Order allows Shira Perlmutter to continue to serve as register of copyrights

Tourists visit the Jefferson Building of the Library of Congress.
Tourists visit the Jefferson Building of the Library of Congress. (Caroline Brehman/CQ Roll Call file photo)

The Supreme Court allowed Shira Perlmutter to continue to serve as register of copyrights for the Library of Congress in an order issued Tuesday, denying a request from the Trump administration to remove her while she fights her firing in court.

The two-sentence decision leaves open the issue of whether Trump can remove officials from within the Library of Congress, which formally works for the legislative branch. The unsigned order, released with other decisions at the close of the term, noted it was “not a ruling on the merits of the legal issues presented in the litigation.”

The order keeps in place a ruling from the U.S. Court of Appeals for the District of Columbia Circuit which allowed Perlmutter to remain in office while she challenged her firing in federal court.

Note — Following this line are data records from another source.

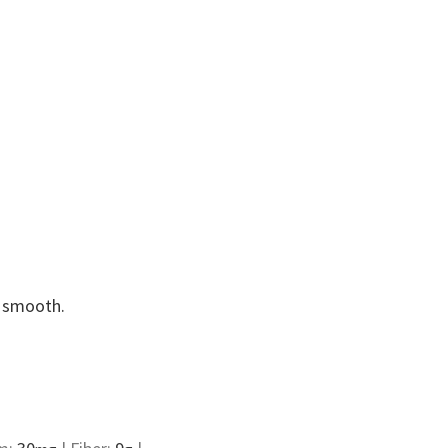
l smooth.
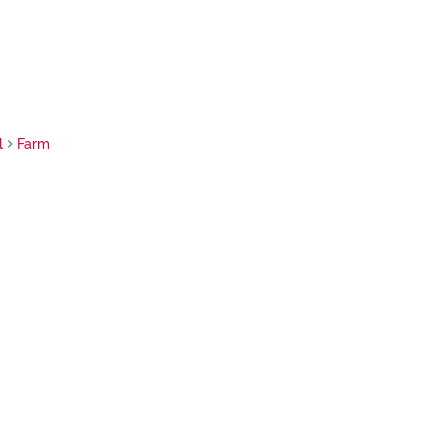
l
Farm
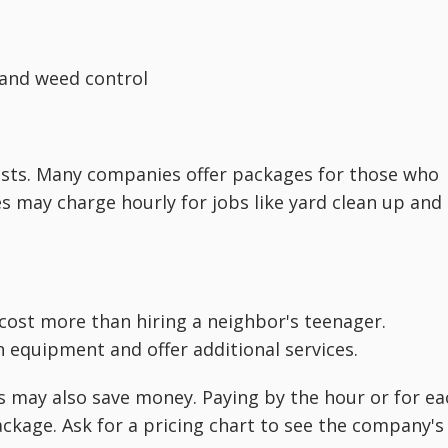
r and weed control
costs. Many companies offer packages for those who
may charge hourly for jobs like yard clean up and
 cost more than hiring a neighbor's teenager.
 equipment and offer additional services.
s may also save money. Paying by the hour or for ea
ackage. Ask for a pricing chart to see the company's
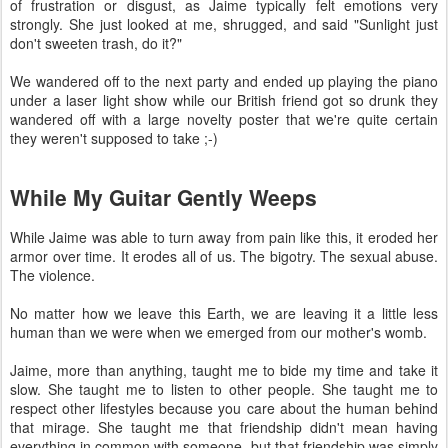
of frustration or disgust, as Jaime typically felt emotions very
strongly. She just looked at me, shrugged, and said "Sunlight just
don't sweeten trash, do it?"
We wandered off to the next party and ended up playing the piano
under a laser light show while our British friend got so drunk they
wandered off with a large novelty poster that we're quite certain
they weren't supposed to take ;-)
While My Guitar Gently Weeps
While Jaime was able to turn away from pain like this, it eroded her
armor over time. It erodes all of us. The bigotry. The sexual abuse.
The violence.
No matter how we leave this Earth, we are leaving it a little less
human than we were when we emerged from our mother's womb.
Jaime, more than anything, taught me to bide my time and take it
slow. She taught me to listen to other people. She taught me to
respect other lifestyles because you care about the human behind
that mirage. She taught me that friendship didn't mean having
everything in common with someone, but that friendship was simply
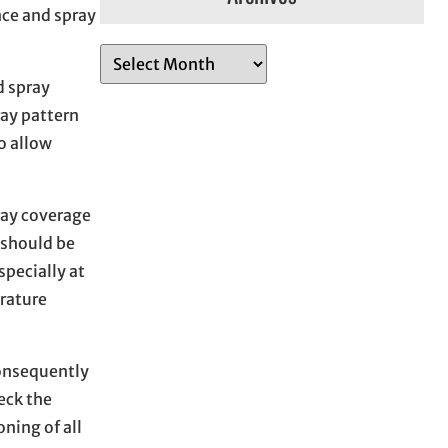
nce and spray
A
r
d spray
c
ray pattern
h
o allow
i
v
ray coverage
e
 should be
s
specially at
rature
consequently
eck the
ning of all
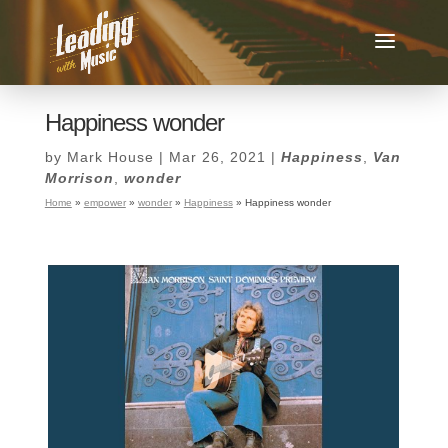
Happiness wonder
by
Mark House
|
Mar 26, 2021
|
Happiness
,
Van
Morrison
,
wonder
Home
»
empower
»
wonder
»
Happiness
»
Happiness wonder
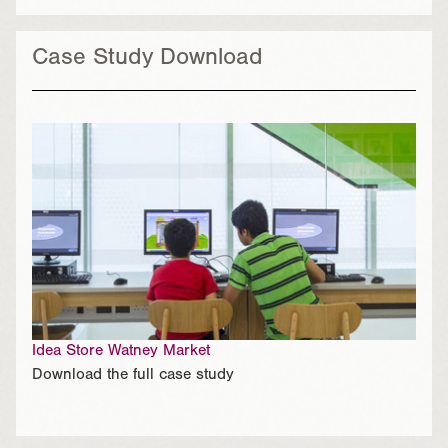
Case Study Download
Idea Store Watney Market
Download the full case study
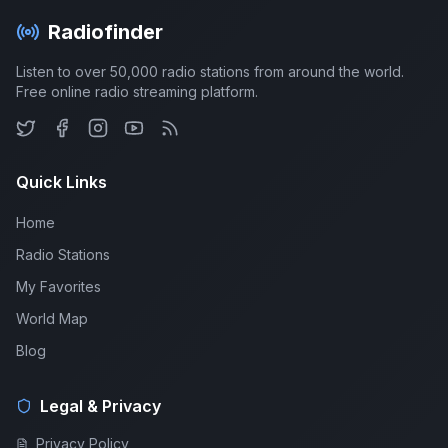
Radiofinder
Listen to over 50,000 radio stations from around the world.
Free online radio streaming platform.
Quick Links
Home
Radio Stations
My Favorites
World Map
Blog
Legal & Privacy
Privacy Policy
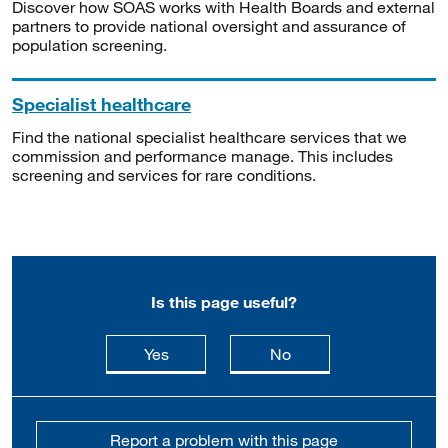
Discover how SOAS works with Health Boards and external
partners to provide national oversight and assurance of
population screening.
Specialist healthcare
Find the national specialist healthcare services that we
commission and performance manage. This includes
screening and services for rare conditions.
Is this page useful?
this page is useful
this page is not usefu
Yes
No
Report a problem with this page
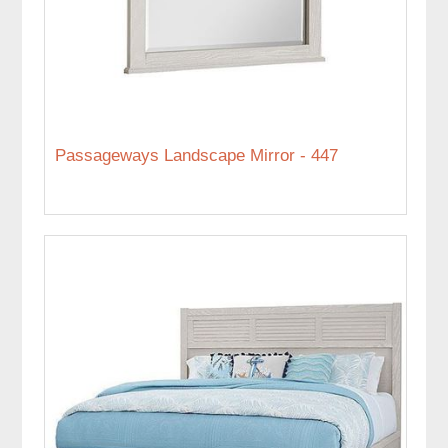
Passageways Landscape Mirror - 447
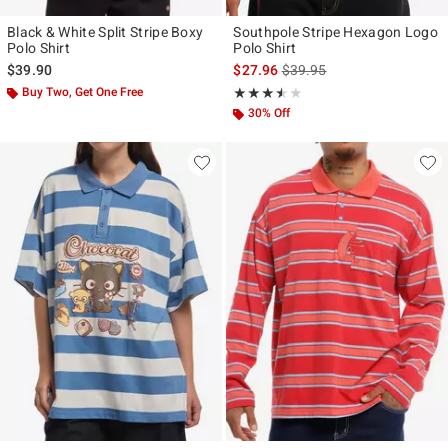
Black & White Split Stripe Boxy
Southpole Stripe Hexagon Logo
Polo Shirt
Polo Shirt
is sales price, the original p
$39.90
$27.96
$39.95
Buy Two, Get One Free
Rating, 3.5 out of 5
★★★★★
★★★★★
30% Off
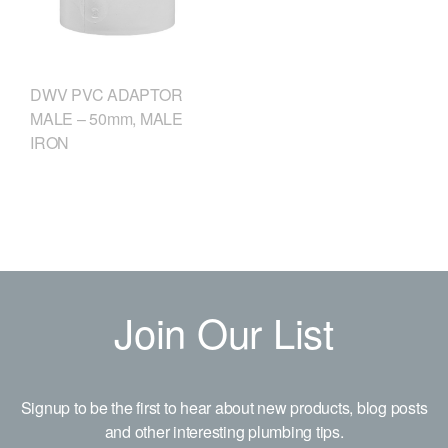
DWV PVC ADAPTOR
MALE – 50mm, MALE
IRON
Join Our List
Signup to be the first to hear about new products, blog posts
and other interesting plumbing tips.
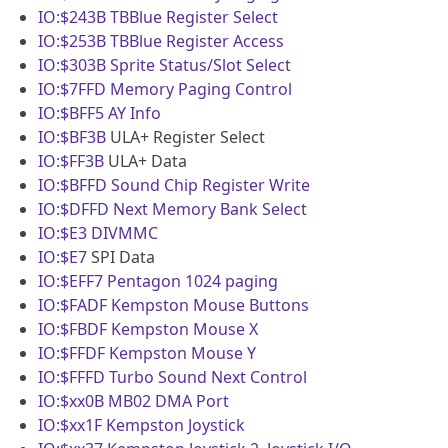
IO:$243B
TBBlue Register Select
IO:$253B
TBBlue Register Access
IO:$303B
Sprite Status/Slot Select
IO:$7FFD
Memory Paging Control
IO:$BFF5
AY Info
IO:$BF3B
ULA+ Register Select
IO:$FF3B
ULA+ Data
IO:$BFFD
Sound Chip Register Write
IO:$DFFD
Next Memory Bank Select
IO:$E3
DIVMMC
IO:$E7
SPI Data
IO:$EFF7
Pentagon 1024 paging
IO:$FADF
Kempston Mouse Buttons
IO:$FBDF
Kempston Mouse X
IO:$FFDF
Kempston Mouse Y
IO:$FFFD
Turbo Sound Next Control
IO:$xx0B
MB02 DMA Port
IO:$xx1F
Kempston Joystick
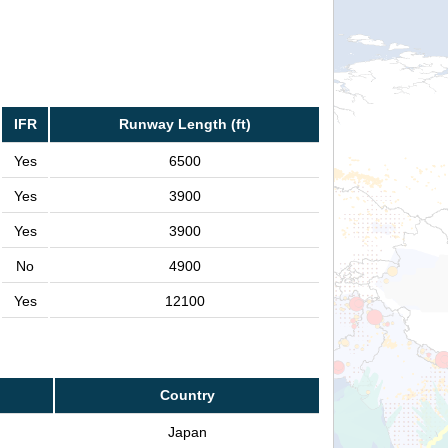
IFR
Runway Length (ft)
Yes
6500
Yes
3900
Yes
3900
No
4900
Yes
12100
Country
Japan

Trump officials attempted to fire Perlmutter last May, after removing Carla Hayden as librarian of Congress and replacing her with Deputy Attorney General Todd Blanche, who is now acting attorney general. Perlmutter challenged her firing, arguing that Blanche was not properly appointed as librarian and could not remove her as a legislative official.

The order came a day after the Supreme Court issued a pair of decisions reshaping the president’s power over the executive branch. In Trump v. Slaughter, the justices ruled that presidents can remove members of agency boards despite laws preventing their removal except for good cause.

However, in Trump v. Cook, the justices held that members of the Federal Reserve board, as a quasi-governmental agency, should receive at least some process before they are removed.

The justices had said they would wait to deal with the Perlmutter case until after ruling in the Cook and Slaughter cases.